My Grandsons love Nintendo video games and this year they asked me to make them Bowser and Mario.
I have been using plumbing pipe insulation (will refer to it as foam) for several years to form a variety of costumes. I originally found it when wandering around the hardware store looking for something that I could make snakes for a Medusa headpiece. It’s so great because it is so very lightweight, which enables you to make really large pieces without having the burden of weight.
When cut into strips you can form anything with it. I glue it using low temperature hot glue and small clamps. High temp glue will melt the foam and your fingers! The glue sets very quickly and so the process is quite quick.
I began the Bowser costume by forming a hat style shape around my Grandson’s head. I then made the same kind of shape for his body as I wanted the body to look as large as the head. Next I began to shape the features, using Styrofoam balls for the eyes. My grandsons face would be inside the mouth, so I made sure that he had good visibility on the sides.
Once I was happy with the general shape, I began to fill in the spaces, strip by strip. Periodically I would try the piece on my Grandson to ensure that the pieces I had added weren’t changing the basic shape. Once complete, I covered the head with felt and painted it with acrylic craft paint.

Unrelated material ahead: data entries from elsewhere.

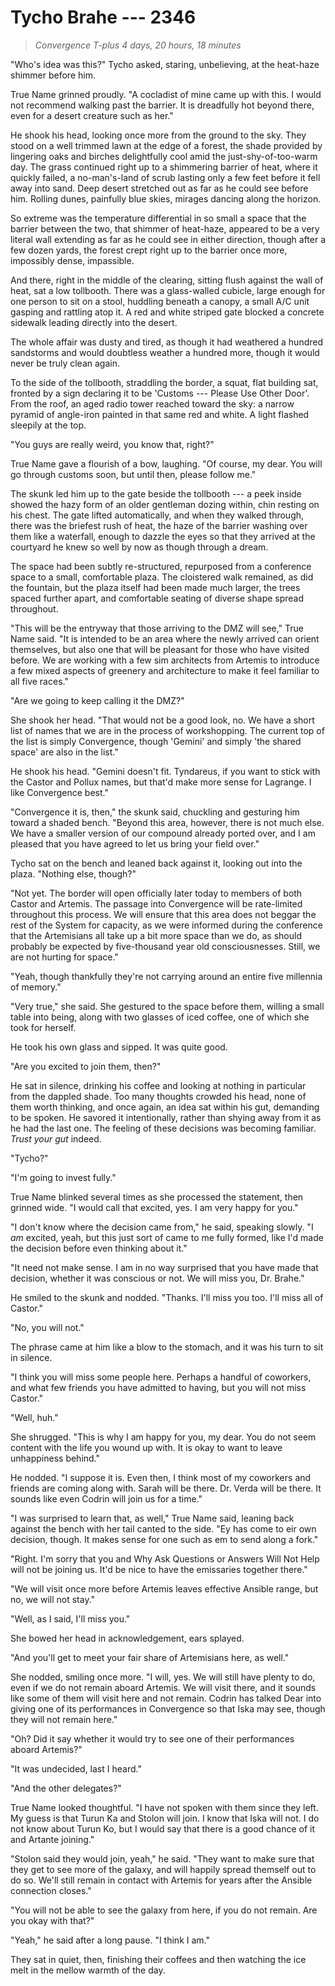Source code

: # Tycho Brahe --- 2346

> *Convergence T-plus 4 days, 20 hours, 18 minutes*

"Who's idea was this?" Tycho asked, staring, unbelieving, at the heat-haze shimmer before him.

True Name grinned proudly. "A cocladist of mine came up with this. I would not recommend walking past the barrier. It is dreadfully hot beyond there, even for a desert creature such as her."

He shook his head, looking once more from the ground to the sky. They stood on a well trimmed lawn at the edge of a forest, the shade provided by lingering oaks and birches delightfully cool amid the just-shy-of-too-warm day. The grass continued right up to a shimmering barrier of heat, where it quickly failed, a no-man's-land of scrub lasting only a few feet before it fell away into sand. Deep desert stretched out as far as he could see before him. Rolling dunes, painfully blue skies, mirages dancing along the horizon.

So extreme was the temperature differential in so small a space that the barrier between the two, that shimmer of heat-haze, appeared to be a very literal wall extending as far as he could see in either direction, though after a few dozen yards, the forest crept right up to the barrier once more, impossibly dense, impassible.

And there, right in the middle of the clearing, sitting flush against the wall of heat, sat a low tollbooth. There was a glass-walled cubicle, large enough for one person to sit on a stool, huddling beneath a canopy, a small A/C unit gasping and rattling atop it. A red and white striped gate blocked a concrete sidewalk leading directly into the desert.

The whole affair was dusty and tired, as though it had weathered a hundred sandstorms and would doubtless weather a hundred more, though it would never be truly clean again.

To the side of the tollbooth, straddling the border, a squat, flat building sat, fronted by a sign declaring it to be 'Customs --- Please Use Other Door'. From the roof, an aged radio tower reached toward the sky: a narrow pyramid of angle-iron painted in that same red and white. A light flashed sleepily at the top.

"You guys are really weird, you know that, right?"

True Name gave a flourish of a bow, laughing. "Of course, my dear. You will go through customs soon, but until then, please follow me."

The skunk led him up to the gate beside the tollbooth --- a peek inside showed the hazy form of an older gentleman dozing within, chin resting on his chest. The gate lifted automatically, and when they walked through, there was the briefest rush of heat, the haze of the barrier washing over them like a waterfall, enough to dazzle the eyes so that they arrived at the courtyard he knew so well by now as though through a dream.

The space had been subtly re-structured, repurposed from a conference space to a small, comfortable plaza. The cloistered walk remained, as did the fountain, but the plaza itself had been made much larger, the trees spaced further apart, and comfortable seating of diverse shape spread throughout.

"This will be the entryway that those arriving to the DMZ will see," True Name said. "It is intended to be an area where the newly arrived can orient themselves, but also one that will be pleasant for those who have visited before. We are working with a few sim architects from Artemis to introduce a few mixed aspects of greenery and architecture to make it feel familiar to all five races."

"Are we going to keep calling it the DMZ?"

She shook her head. "That would not be a good look, no. We have a short list of names that we are in the process of workshopping. The current top of the list is simply Convergence, though 'Gemini' and simply 'the shared space' are also in the list."

He shook his head. "Gemini doesn't fit. Tyndareus, if you want to stick with the Castor and Pollux names, but that'd make more sense for Lagrange. I like Convergence best."

"Convergence it is, then," the skunk said, chuckling and gesturing him toward a shaded bench. "Beyond this area, however, there is not much else. We have a smaller version of our compound already ported over, and I am pleased that you have agreed to let us bring your field over."

Tycho sat on the bench and leaned back against it, looking out into the plaza. "Nothing else, though?"

"Not yet. The border will open officially later today to members of both Castor and Artemis. The passage into Convergence will be rate-limited throughout this process. We will ensure that this area does not beggar the rest of the System for capacity, as we were informed during the conference that the Artemisians all take up a bit more space than we do, as should probably be expected by five-thousand year old consciousnesses. Still, we are not hurting for space."

"Yeah, though thankfully they're not carrying around an entire five millennia of memory."

"Very true," she said. She gestured to the space before them, willing a small table into being, along with two glasses of iced coffee, one of which she took for herself.

He took his own glass and sipped. It was quite good.

"Are you excited to join them, then?"

He sat in silence, drinking his coffee and looking at nothing in particular from the dappled shade. Too many thoughts crowded his head, none of them worth thinking, and once again, an idea sat within his gut, demanding to be spoken. He savored it intentionally, rather than shying away from it as he had the last one. The feeling of these decisions was becoming familiar. *Trust your gut* indeed.

"Tycho?"

"I'm going to invest fully."

True Name blinked several times as she processed the statement, then grinned wide. "I would call that excited, yes. I am very happy for you."

"I don't know where the decision came from," he said, speaking slowly. "I *am* excited, yeah, but this just sort of came to me fully formed, like I'd made the decision before even thinking about it."

"It need not make sense. I am in no way surprised that you have made that decision, whether it was conscious or not. We will miss you, Dr. Brahe."

He smiled to the skunk and nodded. "Thanks. I'll miss you too. I'll miss all of Castor."

"No, you will not."

The phrase came at him like a blow to the stomach, and it was his turn to sit in silence.

"I think you will miss some people here. Perhaps a handful of coworkers, and what few friends you have admitted to having, but you will not miss Castor."

"Well, huh."

She shrugged. "This is why I am happy for you, my dear. You do not seem content with the life you wound up with. It is okay to want to leave unhappiness behind."

He nodded. "I suppose it is. Even then, I think most of my coworkers and friends are coming along with. Sarah will be there. Dr. Verda will be there. It sounds like even Codrin will join us for a time."

"I was surprised to learn that, as well," True Name said, leaning back against the bench with her tail canted to the side. "Ey has come to eir own decision, though. It makes sense for one such as em to send along a fork."

"Right. I'm sorry that you and Why Ask Questions or Answers Will Not Help will not be joining us. It'd be nice to have the emissaries together there."

"We will visit once more before Artemis leaves effective Ansible range, but no, we will not stay."

"Well, as I said, I'll miss you."

She bowed her head in acknowledgement, ears splayed.

"And you'll get to meet your fair share of Artemisians here, as well."

She nodded, smiling once more. "I will, yes. We will still have plenty to do, even if we do not remain aboard Artemis. We will visit there, and it sounds like some of them will visit here and not remain. Codrin has talked Dear into giving one of its performances in Convergence so that Iska may see, though they will not remain here."

"Oh? Did it say whether it would try to see one of their performances aboard Artemis?"

"It was undecided, last I heard."

"And the other delegates?"

True Name looked thoughtful. "I have not spoken with them since they left. My guess is that Turun Ka and Stolon will join. I know that Iska will not. I do not know about Turun Ko, but I would say that there is a good chance of it and Artante joining."

"Stolon said they would join, yeah," he said. "They want to make sure that they get to see more of the galaxy, and will happily spread themself out to do so. We'll still remain in contact with Artemis for years after the Ansible connection closes."

"You will not be able to see the galaxy from here, if you do not remain. Are you okay with that?"

"Yeah," he said after a long pause. "I think I am."

They sat in quiet, then, finishing their coffees and then watching the ice melt in the mellow warmth of the day.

I used semi circles cut from craft foam to form the teeth and hot glued them into the open mouth. I couldn’t find fur for the hair in the right colour, so I used some scrap fur and brushed orange paint over it and then worked the paint in with a fork. I cut this into small rectangles and folded them into tubes, glued them and attached them to the head, one by one, to form hair and eyebrows. I finished the head by adding extra fabric to the bottom to form a neck. This tucked into the body suit.
When shaping the body, I left the back open, so that my Grandson could step easily in and out. The shell would later cover this opening. I didn’t fill the body suit in completely, just enough for the foam to create and retain its shape. The tail was completely filled in for extra strength. I hot glued fabric over the entire suit, creating the arms and legs with fabric alone.

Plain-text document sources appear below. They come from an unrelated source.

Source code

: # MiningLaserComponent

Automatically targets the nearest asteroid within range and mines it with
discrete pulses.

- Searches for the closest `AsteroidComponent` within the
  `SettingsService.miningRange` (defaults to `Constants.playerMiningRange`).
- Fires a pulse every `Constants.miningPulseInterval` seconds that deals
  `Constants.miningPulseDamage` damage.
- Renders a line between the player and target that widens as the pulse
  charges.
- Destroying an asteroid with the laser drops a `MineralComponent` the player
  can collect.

I painted the front off-white and painted gold scales on most of the costume. I added spikes on the tail tip made from craft foam that had been cut and formed from a semi circle.

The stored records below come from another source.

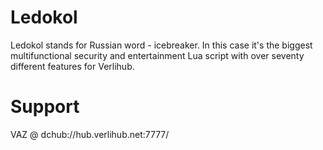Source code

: Ledokol
=======

Ledokol stands for Russian word - icebreaker. In this case it's the biggest multifunctional security and entertainment Lua script with over seventy different features for Verlihub.

Support
=======

VAZ @ dchub://hub.verlihub.net:7777/
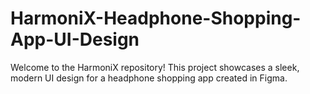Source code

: # HarmoniX-Headphone-Shopping-App-UI-Design
Welcome to the HarmoniX repository! This project showcases a sleek, modern UI design for a headphone shopping app created in Figma.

I formed the hands to hang past my Grandsons own hands but made pockets on the inside so that he could control them, but slipped out easily for trick or treating.
I took a pair of my Grandson’s shoes and formed the feet to fit snugly over his own shoes. I was able to make larger feet than he has without them causing him to trip. I used craft foam for the nails.
The shell was formed by making an oval shape and then crossing 5 equally spaced strips horizontally and vertically to form what resembles an apple pie. This feels flimsy but when the fabric is attached, is very sturdy. I glued on more spikes and again added paint to create the shell look.
To attach the shell to the suit I used wire. I would have used Velcro but I ran out so I improvised and used craft wire, forming hooks on the shell and loops on the back of the body suit. This worked well, but I had to make sure the ends weren’t sharp. I taped them with duct tape and then glued them beneath more foam.
My youngest Grandson was Mario and I purchased a red long sleeve shirt and denim overalls. I purchased white gloves and a cap from the dollar store and added red fabric with hot glue to make the cap look more like Mario’s. I used craft foam to make the white oval and ‘M’ and formed the wings using the pipe insulation, which I then painted white. The paint will eventually chip and that’s why I normally cover the foam with some kind of fabric. I knew that this would only be used for one night and it did last.
Both boys had a great Halloween and are already talking about what I am going to make them next year!